An unflattering review of New Testament writing
The scholar and writer David Bentley Hart has produced his own translation of the New Testament, one that his publisher, Yale University Press, said was done “‘in the spirit of ‘etsi doctrina non daretur,’ ‘as if doctrine is not given.’”:
“he has produced a pitilessly literal translation, one that captures the texts’ impenetrability and unfinished quality while awakening readers to an uncanniness that often lies hidden beneath doctrinal layers.”

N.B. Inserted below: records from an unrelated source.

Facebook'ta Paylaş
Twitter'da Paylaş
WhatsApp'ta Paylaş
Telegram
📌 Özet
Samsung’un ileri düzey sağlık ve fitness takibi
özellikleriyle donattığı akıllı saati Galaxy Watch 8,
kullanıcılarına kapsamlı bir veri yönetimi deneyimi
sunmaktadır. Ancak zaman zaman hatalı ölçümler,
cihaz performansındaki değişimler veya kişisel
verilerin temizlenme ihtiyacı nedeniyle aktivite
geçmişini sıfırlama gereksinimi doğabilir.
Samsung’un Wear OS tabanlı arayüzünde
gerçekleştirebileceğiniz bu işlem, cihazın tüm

Garry Wills reviewed the translation for The New York Review of Books and noted that Hart has a less-than-flattering view of some New Testament writing:
He finds the Gospel of Matthew “rarely better than ponderous,” that of Mark “awkwardly written throughout,” and that of John “syntactically almost childish,” while Paul’s letters are “maladroit, broken, or impenetrable” and Revelation is “almost unremittingly atrocious.” Sometimes he does convey the original’s sheer goofiness: “Fallen, fallen, Babylon the Great who has given all the gentiles to drink from the wine of the vehemence of her whoring” (Rev. 14:8). No wonder Hunter Thompson said he did not have to worry about running out of LSD in a hotel. He could trip on the Gideon Bible’s Revelation.